HOME  ⁄  Nasional

Pemkab Sigi Minta Kepala Desa Aktif Laporkan Warga Terdampak Gempa yang Belum Terima Bantuan

Oleh Shila Glorya
SHARE   :

Pemkab Sigi Minta Kepala Desa Aktif Laporkan Warga Terdampak Gempa yang Belum Terima Bantuan
Foto: Wakil Bupati Sigi sekaligus Komadan Satgas Bencana Kabupaten Sigi Samuel Yansen Pongi saat memberikan arahan kepada kades untuk memperhatikan kondisi warganya yang terdampak bencana gempa bumi di Kecamatan Nokilalaki, Kabupaten Sigi, Sulteng (sumber: ANTARA/HO-Dokumentasi pribadi)

Pantau - Pemerintah Kabupaten Sigi, Sulawesi Tengah, mengingatkan seluruh kepala desa, khususnya di wilayah terdampak gempa bumi, untuk aktif mendata dan melaporkan warga yang belum menerima bantuan agar penyaluran bantuan dapat dilakukan secara tepat sasaran.

Masyarakat juga diminta segera melapor kepada pemerintah desa apabila belum mendapatkan bantuan dari pemerintah.

Komandan Satgas Bencana Kabupaten Sigi, Samuel Yansen Pongi, mengatakan penyaluran bantuan pemerintah dilakukan melalui mekanisme yang terstruktur dan bertahap.

"Penyaluran bantuan dilakukan secara bertahap agar tepat sasaran kepada masyarakat yang membutuhkan," ungkap Samuel Yansen Pongi.

Alur Distribusi Bantuan dari BPBD hingga Desa

Samuel menjelaskan alur distribusi bantuan dimulai dari posko induk yang berada di Kantor BPBD Kabupaten Sigi.
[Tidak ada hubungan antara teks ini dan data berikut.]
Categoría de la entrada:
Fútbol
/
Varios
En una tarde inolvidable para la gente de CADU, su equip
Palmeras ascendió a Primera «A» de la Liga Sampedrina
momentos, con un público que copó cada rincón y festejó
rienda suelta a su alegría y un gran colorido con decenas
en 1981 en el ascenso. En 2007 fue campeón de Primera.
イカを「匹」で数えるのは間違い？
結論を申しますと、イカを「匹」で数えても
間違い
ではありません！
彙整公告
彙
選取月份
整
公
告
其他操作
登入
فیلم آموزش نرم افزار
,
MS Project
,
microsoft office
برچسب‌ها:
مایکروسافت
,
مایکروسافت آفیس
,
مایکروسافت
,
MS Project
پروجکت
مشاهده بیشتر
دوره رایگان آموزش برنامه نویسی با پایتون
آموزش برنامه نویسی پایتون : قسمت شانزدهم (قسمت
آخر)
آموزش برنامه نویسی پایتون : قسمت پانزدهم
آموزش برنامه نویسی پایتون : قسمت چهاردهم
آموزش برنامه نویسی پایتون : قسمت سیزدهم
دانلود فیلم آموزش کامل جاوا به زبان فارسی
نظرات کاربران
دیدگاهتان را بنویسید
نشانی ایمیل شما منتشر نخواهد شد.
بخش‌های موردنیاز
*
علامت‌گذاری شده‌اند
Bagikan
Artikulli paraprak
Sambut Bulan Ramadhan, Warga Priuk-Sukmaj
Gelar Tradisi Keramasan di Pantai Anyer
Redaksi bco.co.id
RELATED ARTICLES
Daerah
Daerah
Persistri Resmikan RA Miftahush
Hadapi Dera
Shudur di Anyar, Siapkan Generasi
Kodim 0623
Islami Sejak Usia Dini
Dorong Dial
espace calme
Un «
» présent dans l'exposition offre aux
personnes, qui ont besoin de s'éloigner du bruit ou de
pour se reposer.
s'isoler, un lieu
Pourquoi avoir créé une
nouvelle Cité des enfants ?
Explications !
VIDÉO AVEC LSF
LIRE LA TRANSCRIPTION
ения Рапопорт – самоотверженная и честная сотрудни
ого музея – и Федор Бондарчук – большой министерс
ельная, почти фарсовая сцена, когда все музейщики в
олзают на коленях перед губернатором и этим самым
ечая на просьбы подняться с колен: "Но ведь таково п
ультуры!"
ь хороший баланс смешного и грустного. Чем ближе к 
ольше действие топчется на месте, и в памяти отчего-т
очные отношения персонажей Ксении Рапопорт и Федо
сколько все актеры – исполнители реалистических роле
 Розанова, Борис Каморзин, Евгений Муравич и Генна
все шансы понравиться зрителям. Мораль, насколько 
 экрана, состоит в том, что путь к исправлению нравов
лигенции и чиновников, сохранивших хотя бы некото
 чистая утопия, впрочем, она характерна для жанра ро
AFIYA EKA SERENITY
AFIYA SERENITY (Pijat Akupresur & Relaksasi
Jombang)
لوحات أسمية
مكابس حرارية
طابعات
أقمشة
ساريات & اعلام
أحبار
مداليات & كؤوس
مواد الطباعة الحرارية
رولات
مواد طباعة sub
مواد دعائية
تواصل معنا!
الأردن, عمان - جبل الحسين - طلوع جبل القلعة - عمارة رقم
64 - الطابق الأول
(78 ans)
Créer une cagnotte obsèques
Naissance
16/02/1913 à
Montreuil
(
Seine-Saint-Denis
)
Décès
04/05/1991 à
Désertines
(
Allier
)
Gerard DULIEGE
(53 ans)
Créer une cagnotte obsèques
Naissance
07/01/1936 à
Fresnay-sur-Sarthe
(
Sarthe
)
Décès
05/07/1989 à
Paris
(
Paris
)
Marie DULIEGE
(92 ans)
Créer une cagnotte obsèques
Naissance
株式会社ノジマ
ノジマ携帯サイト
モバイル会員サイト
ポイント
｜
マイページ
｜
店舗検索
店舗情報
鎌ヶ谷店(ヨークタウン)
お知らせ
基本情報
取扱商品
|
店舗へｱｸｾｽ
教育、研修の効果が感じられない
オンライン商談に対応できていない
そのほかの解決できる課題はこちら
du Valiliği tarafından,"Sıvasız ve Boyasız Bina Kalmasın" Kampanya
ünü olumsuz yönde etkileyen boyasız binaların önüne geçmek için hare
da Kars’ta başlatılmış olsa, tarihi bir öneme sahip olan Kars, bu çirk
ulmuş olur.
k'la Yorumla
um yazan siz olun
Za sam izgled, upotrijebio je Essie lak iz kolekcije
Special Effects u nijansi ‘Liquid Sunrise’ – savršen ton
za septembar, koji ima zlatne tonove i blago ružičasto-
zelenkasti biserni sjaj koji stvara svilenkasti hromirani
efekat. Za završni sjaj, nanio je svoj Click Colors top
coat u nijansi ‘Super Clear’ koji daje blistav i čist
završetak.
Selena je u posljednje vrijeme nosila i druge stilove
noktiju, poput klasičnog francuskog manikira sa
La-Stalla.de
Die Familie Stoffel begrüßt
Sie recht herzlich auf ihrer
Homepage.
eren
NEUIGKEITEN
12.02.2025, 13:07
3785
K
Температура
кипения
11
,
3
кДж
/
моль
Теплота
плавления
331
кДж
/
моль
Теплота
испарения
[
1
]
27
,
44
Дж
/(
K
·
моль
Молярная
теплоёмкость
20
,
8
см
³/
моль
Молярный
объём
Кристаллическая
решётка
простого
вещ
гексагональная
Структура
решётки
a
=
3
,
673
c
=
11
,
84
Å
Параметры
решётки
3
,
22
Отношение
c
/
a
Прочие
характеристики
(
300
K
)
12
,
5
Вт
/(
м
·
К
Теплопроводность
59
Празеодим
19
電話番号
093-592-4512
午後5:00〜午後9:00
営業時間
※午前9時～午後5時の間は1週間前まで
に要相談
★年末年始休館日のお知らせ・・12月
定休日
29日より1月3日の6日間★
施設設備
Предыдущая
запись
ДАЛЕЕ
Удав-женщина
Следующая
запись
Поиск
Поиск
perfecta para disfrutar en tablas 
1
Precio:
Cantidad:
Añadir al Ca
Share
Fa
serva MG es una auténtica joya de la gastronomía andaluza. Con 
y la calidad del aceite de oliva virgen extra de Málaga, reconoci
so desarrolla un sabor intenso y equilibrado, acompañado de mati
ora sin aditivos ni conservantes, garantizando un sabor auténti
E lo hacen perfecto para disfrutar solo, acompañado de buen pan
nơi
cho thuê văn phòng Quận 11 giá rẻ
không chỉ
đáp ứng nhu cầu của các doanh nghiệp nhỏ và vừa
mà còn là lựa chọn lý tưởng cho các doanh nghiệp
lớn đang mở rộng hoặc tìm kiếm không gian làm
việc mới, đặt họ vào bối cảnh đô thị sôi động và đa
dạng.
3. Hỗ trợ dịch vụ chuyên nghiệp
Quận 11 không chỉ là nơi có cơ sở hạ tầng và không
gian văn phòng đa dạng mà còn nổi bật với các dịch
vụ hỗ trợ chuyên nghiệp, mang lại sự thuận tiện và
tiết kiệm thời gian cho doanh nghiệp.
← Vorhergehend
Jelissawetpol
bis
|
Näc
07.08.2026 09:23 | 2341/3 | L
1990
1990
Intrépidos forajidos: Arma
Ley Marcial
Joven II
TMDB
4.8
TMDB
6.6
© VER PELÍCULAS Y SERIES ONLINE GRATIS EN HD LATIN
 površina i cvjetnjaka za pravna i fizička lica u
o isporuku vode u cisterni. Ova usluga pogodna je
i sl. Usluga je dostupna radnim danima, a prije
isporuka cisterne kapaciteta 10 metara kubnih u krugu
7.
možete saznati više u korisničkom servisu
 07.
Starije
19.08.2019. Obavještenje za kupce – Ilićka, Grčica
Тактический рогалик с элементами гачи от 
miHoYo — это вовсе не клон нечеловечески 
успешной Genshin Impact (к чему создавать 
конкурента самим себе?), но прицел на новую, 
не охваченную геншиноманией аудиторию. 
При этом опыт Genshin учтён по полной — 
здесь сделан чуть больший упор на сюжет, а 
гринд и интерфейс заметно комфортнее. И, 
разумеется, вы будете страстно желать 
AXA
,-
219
Dari posko induk, bantuan kemudian disalurkan ke pos lapangan di masing-masing kecamatan.

Selanjutnya bantuan diteruskan ke pos pendukung di tingkat desa.

Pemerintah desa bertugas menyalurkan bantuan tersebut secara langsung kepada masyarakat terdampak.

Samuel memastikan seluruh masyarakat terdampak gempa di Kabupaten Sigi akan mendapatkan bantuan tenda sesuai arahan Badan Nasional Penanggulangan Bencana (BNPB).

"Pemerintah memastikan seluruh warga terdampak akan menerima bantuan tenda," ujarnya.

Ia menambahkan distribusi tenda dilakukan secara bertahap karena proses pengiriman membutuhkan waktu dan jarak distribusi yang cukup jauh.

Pemerintah daerah juga meminta masyarakat bersabar menunggu proses penyaluran bantuan yang masih berlangsung.

Hunian Sementara Disiapkan untuk Korban Gempa

Pemerintah daerah akan melakukan analisis setelah masa tanggap darurat berakhir untuk menentukan langkah penanganan terbaik bagi masyarakat terdampak.

Hasil analisis tersebut akan menjadi dasar penentuan kebutuhan hunian sementara bagi warga yang kehilangan tempat tinggal.

Hunian sementara direncanakan digunakan maksimal selama dua tahun.

Setelah masa penggunaan hunian sementara berakhir, warga akan dipindahkan ke hunian tetap.

Berdasarkan data BPBD Sigi, jumlah rumah yang mengalami kerusakan akibat gempa mencapai 2.319 unit.

Sebanyak 1.966 rumah mengalami rusak ringan.

Sebanyak 219 rumah mengalami rusak sedang.

Sebanyak 134 rumah mengalami rusak berat.

Total korban dan warga terdampak gempa tercatat sebanyak 8.586 jiwa yang berasal dari 2.762 kepala keluarga.

Korban luka berat tercatat sebanyak 17 orang.

Korban luka ringan tercatat sebanyak 108 orang.

Terdapat tiga warga yang meninggal dunia akibat bencana tersebut.

Wilayah terdampak gempa tersebar di 42 desa yang berada di sembilan kecamatan.

Sembilan kecamatan terdampak meliputi Kecamatan Sigi Kota, Palolo, Nokilalaki, Tanambulava, Lindu, Dolo, Sigi Biromaru, Dolo Selatan, dan Gumbasa.

BMKG melaporkan gempa bumi tektonik berkekuatan magnitudo 6,7 mengguncang wilayah Sigi, Parigi Moutong, Donggala, dan Kota Palu pada Selasa, 16 Juni 2026, pukul 10.27 WIB.